[Opening Excerpt provided section]

Rising to the challenge of meeting both global energy needs and emission targets
By Luca Volta, Marine Fuels Venture Manager, ExxonMobil
The impact of the International Maritime Organization’s (IMO) 2020 sulphur cap has resulted in some much-publicised changes to marine fuel formulations. However, this is not the end of the voyage – the IMO has also outlined ambitious goals for the reduction of greenhouse gases (GHG) resulting from maritime operations. Its research estimates that emissions from international shipping could increase by between 50 percent and 250 percent by 2050, compared with 2012 levels, if proactive steps are not taken.
As a result of these findings, the IMO has produced a roadmap for the development of a comprehensive strategy for the reduction of GHG emissions from shipping. The aim is to create short-, medium- and long-term measures that will bring them down by at least 50 percent by 2050, compared with 2008 levels, while pursuing efforts towards phasing them out entirely in this century. To this end, the IMO is reviewing the introduction of the next phase of the energy efficiency design index (EEDI) for new ships, which will further reduce the carbon intensity of new vessels.
However, while it is the whole ship ecosystem that will need to be considered (engine, ship design, operations) one of the key factors will be fuel choice. ExxonMobil expects that, for example, liquefied natural gas (LNG) will play a role in helping vessel operators achieve the IMO’s 2050 GHG ambitions. But meeting the target will still be a challenge; in all likelihood there will be no one answer. Whatever routes and options are finally adopted, they will need to be safe, scalable, reliable and viable.

[Closing Excerpt provided section]

▶ **Activities**
[a] Transcribe the part of the article on the IMO's shipping emission goals starting at "As a result" and ending at "of new vessels.".
[b] Pick up the article on the IMO's shipping emission goals after its last sentence and continue it.

[Opening Listed entries section]

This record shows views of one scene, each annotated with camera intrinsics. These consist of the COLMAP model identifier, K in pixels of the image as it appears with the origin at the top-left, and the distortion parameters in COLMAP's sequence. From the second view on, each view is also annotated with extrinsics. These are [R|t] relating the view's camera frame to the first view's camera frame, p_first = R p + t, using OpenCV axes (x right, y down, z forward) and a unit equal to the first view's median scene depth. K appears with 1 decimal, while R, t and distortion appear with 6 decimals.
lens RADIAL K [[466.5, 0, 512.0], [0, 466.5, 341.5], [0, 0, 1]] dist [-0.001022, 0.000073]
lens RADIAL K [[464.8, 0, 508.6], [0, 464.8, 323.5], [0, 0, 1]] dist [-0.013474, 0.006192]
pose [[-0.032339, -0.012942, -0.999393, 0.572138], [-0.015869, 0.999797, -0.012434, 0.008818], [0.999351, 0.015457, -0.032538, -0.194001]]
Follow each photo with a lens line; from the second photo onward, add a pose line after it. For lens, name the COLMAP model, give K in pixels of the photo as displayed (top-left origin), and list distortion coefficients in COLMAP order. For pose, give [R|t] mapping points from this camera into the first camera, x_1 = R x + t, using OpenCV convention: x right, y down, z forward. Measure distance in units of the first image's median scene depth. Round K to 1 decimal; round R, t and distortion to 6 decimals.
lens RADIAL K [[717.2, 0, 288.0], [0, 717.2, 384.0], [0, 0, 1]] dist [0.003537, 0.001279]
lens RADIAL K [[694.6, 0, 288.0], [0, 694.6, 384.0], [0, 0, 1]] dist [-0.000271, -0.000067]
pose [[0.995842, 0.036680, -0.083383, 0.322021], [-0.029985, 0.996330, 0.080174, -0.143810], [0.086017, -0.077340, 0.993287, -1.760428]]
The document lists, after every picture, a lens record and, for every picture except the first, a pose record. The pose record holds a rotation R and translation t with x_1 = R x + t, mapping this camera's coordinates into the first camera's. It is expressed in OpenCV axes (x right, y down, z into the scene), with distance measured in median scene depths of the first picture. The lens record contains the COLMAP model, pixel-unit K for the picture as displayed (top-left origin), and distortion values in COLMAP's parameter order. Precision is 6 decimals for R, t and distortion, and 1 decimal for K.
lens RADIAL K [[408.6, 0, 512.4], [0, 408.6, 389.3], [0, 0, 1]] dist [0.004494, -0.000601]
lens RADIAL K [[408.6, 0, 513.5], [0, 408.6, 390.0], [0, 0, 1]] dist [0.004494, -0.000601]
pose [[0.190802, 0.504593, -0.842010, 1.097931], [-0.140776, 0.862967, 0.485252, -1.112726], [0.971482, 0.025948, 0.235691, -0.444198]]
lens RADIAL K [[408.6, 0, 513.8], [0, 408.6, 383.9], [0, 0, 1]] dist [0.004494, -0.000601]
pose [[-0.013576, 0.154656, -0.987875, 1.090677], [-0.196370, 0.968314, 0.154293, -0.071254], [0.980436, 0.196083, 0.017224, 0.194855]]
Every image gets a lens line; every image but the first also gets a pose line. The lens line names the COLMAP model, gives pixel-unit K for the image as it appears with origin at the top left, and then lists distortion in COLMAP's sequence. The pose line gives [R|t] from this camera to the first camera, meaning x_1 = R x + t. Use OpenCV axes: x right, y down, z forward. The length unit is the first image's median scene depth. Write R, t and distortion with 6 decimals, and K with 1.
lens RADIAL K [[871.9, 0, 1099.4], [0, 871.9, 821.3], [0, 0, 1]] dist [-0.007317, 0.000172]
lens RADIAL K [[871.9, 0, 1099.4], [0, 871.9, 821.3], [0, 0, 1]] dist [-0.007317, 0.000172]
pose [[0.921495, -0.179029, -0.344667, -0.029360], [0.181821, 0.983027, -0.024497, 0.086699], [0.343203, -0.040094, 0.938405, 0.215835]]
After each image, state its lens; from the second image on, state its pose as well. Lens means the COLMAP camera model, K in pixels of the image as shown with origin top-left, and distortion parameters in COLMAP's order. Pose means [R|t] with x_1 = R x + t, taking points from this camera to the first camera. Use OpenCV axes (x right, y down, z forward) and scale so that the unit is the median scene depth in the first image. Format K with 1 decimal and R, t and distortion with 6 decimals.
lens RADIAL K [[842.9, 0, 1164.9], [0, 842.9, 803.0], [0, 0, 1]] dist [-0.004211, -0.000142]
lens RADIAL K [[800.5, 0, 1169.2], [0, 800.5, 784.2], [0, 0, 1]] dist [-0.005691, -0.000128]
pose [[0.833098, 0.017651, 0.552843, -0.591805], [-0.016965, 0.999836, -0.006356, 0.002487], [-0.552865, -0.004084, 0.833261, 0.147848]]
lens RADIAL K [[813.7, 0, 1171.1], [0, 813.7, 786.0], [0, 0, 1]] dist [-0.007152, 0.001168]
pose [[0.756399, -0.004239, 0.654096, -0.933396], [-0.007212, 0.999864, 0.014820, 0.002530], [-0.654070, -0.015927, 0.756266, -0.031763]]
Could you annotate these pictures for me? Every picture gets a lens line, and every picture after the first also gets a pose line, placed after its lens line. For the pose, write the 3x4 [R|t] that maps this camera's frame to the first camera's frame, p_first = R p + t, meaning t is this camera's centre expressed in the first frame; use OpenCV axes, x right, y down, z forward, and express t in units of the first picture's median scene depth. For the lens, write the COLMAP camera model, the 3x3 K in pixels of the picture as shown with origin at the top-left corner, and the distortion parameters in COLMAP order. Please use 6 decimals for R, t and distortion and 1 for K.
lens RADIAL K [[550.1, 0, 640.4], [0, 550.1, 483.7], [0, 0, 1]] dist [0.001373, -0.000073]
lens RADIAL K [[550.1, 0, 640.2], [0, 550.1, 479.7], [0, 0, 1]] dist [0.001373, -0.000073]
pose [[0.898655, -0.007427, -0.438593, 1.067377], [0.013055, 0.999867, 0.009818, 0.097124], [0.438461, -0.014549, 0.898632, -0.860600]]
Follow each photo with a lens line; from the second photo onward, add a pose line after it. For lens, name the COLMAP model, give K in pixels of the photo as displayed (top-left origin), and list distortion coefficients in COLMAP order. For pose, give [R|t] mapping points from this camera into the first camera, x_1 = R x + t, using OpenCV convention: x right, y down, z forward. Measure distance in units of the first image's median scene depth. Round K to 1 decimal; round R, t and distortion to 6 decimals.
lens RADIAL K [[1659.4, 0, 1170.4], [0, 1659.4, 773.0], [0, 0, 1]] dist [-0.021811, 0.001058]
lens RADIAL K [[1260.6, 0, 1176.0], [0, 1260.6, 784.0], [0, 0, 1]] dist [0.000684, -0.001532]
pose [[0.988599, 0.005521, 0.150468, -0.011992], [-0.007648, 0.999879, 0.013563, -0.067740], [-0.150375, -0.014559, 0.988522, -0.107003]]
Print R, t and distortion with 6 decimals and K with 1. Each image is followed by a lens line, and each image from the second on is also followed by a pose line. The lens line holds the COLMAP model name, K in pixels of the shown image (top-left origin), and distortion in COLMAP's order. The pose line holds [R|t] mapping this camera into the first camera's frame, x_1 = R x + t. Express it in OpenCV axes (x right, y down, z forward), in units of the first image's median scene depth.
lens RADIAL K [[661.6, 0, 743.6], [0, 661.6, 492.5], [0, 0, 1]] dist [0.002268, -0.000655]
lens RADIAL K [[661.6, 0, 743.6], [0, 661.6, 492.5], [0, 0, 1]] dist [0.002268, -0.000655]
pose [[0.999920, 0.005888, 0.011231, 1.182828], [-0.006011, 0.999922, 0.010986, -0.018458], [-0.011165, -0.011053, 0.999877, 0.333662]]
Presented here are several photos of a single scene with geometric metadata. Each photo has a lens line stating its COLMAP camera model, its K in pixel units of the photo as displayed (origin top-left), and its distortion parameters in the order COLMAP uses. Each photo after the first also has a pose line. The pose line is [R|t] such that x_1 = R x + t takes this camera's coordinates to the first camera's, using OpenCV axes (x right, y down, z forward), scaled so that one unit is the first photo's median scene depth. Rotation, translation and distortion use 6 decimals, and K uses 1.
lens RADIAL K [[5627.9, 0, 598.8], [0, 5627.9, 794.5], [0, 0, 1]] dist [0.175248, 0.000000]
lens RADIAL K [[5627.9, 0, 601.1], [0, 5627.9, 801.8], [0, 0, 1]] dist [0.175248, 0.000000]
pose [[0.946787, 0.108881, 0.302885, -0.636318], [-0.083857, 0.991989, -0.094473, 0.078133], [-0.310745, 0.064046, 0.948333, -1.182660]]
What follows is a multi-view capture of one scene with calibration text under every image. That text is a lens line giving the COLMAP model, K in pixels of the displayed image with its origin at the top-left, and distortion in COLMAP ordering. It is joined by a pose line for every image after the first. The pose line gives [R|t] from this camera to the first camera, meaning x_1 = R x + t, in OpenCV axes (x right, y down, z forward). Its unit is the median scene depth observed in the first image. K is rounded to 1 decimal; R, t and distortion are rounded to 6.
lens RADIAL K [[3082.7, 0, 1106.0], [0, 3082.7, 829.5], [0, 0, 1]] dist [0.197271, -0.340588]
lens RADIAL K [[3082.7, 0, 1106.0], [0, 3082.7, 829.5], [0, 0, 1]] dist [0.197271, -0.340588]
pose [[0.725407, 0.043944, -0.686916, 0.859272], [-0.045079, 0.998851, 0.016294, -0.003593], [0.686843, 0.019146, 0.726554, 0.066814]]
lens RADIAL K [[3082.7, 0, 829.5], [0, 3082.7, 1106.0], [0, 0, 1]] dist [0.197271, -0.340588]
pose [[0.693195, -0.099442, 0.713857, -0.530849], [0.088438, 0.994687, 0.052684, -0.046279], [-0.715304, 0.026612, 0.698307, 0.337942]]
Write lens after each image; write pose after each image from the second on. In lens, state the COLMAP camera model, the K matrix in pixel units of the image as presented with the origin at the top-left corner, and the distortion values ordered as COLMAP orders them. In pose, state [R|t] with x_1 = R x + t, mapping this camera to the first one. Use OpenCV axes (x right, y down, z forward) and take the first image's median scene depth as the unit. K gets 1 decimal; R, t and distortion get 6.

[Closing Listed entries section]

▶ **Numbered answers**
[a]
As a result of these findings, the IMO has produced a roadmap for the development of a comprehensive strategy for the reduction of GHG emissions from shipping. The aim is to create short-, medium- and long-term measures that will bring them down by at least 50 percent by 2050, compared with 2008 levels, while pursuing efforts towards phasing them out entirely in this century. To this end, the IMO is reviewing the introduction of the next phase of the energy efficiency design index (EEDI) for new ships, which will further reduce the carbon intensity of new vessels.

[b]
Moreover, for the marine industry, energy density, cost, weight and size of onboard energy storage are all important parameters when looking at fuels choices. Options that require large, heavy or expensive storage can reduce the space available to transport people and freight, increase vessel weight, making it operate less efficiently, or make it too costly to operate.
In order to help the maritime industry meet its responsibilities, now and in the future, ExxonMobil continues to invest in marine fuels research and development. This is part of a wider commitment to help supply the world’s energy needs while reducing its environmental impact. To date $9bn has been invested in energy efficiency and lower-emission technologies including development of low carbon fuel options that may be suitable for future marine use.
The journey beyond 2020 has already started. The good news is that the lessons learnt during the build-up to the global 0.50 percent sulphur cap will help the marine industry adapt to the new realities.